[Opening Extracted entries section]
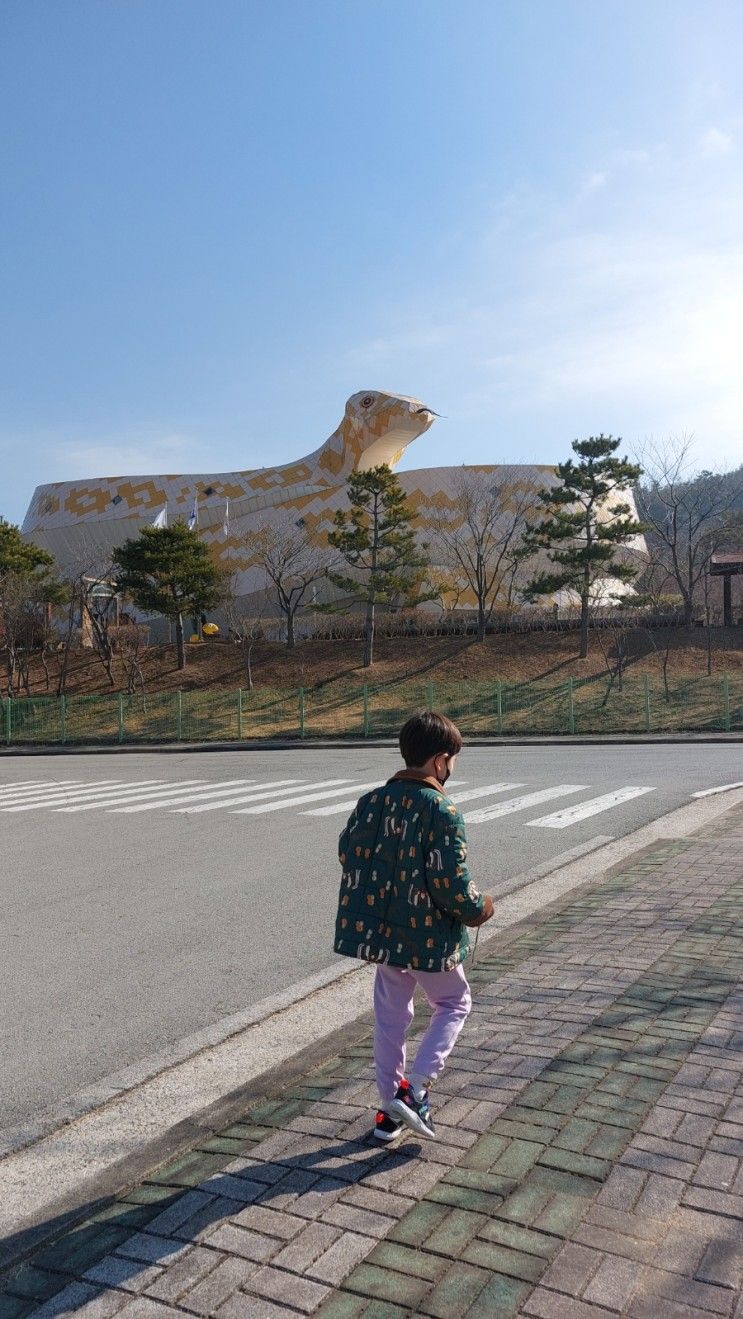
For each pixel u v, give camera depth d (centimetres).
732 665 3869
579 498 4081
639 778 1648
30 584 4462
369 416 6272
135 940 700
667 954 541
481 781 1667
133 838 1177
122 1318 249
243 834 1176
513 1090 367
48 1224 301
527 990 493
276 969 621
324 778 1878
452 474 5706
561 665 4097
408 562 4316
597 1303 243
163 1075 451
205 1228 285
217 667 4594
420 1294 249
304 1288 254
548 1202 287
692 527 4919
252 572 5878
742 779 1588
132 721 3825
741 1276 251
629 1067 383
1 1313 255
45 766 2664
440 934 330
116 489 7025
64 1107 421
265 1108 371
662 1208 282
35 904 827
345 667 4388
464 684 3938
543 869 895
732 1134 324
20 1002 572
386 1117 334
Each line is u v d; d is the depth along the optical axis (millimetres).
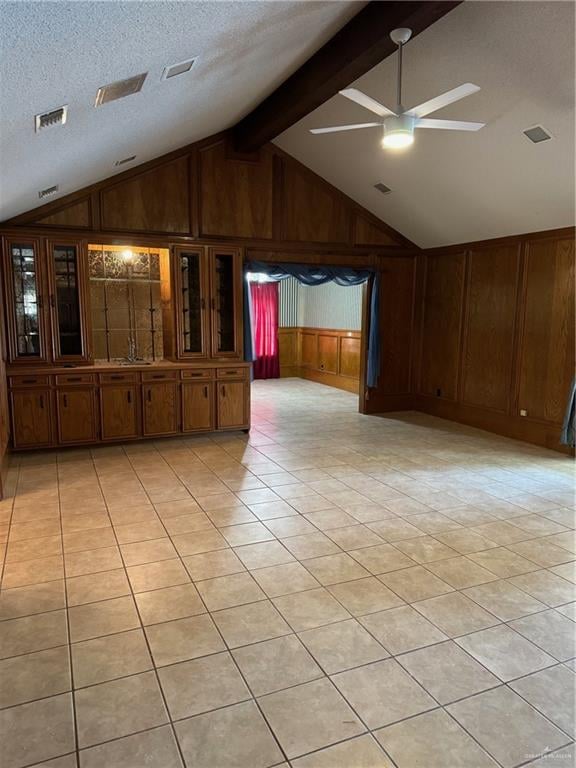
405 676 2119
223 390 5957
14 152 2725
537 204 5047
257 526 3531
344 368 9328
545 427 5609
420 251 7273
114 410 5453
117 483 4375
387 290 7164
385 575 2904
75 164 3920
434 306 7156
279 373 10695
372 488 4316
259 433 6191
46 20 1536
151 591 2711
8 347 5031
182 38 2279
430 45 3627
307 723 1874
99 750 1752
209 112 4430
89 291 5340
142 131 3908
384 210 6598
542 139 4137
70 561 3018
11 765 1691
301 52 3770
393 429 6441
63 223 5227
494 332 6199
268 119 4977
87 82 2232
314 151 5898
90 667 2146
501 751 1766
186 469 4781
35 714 1900
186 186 5742
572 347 5266
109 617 2486
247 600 2639
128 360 6008
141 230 5562
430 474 4703
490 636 2387
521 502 4035
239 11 2314
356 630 2412
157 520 3613
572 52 3236
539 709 1955
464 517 3732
[Closing Extracted entries section]
With the line holding "75 164 3920" as the first and the line holding "494 332 6199" as the last, set down that range of the entries above exactly, and nothing else.

75 164 3920
434 306 7156
279 373 10695
372 488 4316
259 433 6191
46 20 1536
151 591 2711
8 347 5031
182 38 2279
430 45 3627
307 723 1874
99 750 1752
209 112 4430
89 291 5340
142 131 3908
384 210 6598
542 139 4137
70 561 3018
11 765 1691
301 52 3770
393 429 6441
63 223 5227
494 332 6199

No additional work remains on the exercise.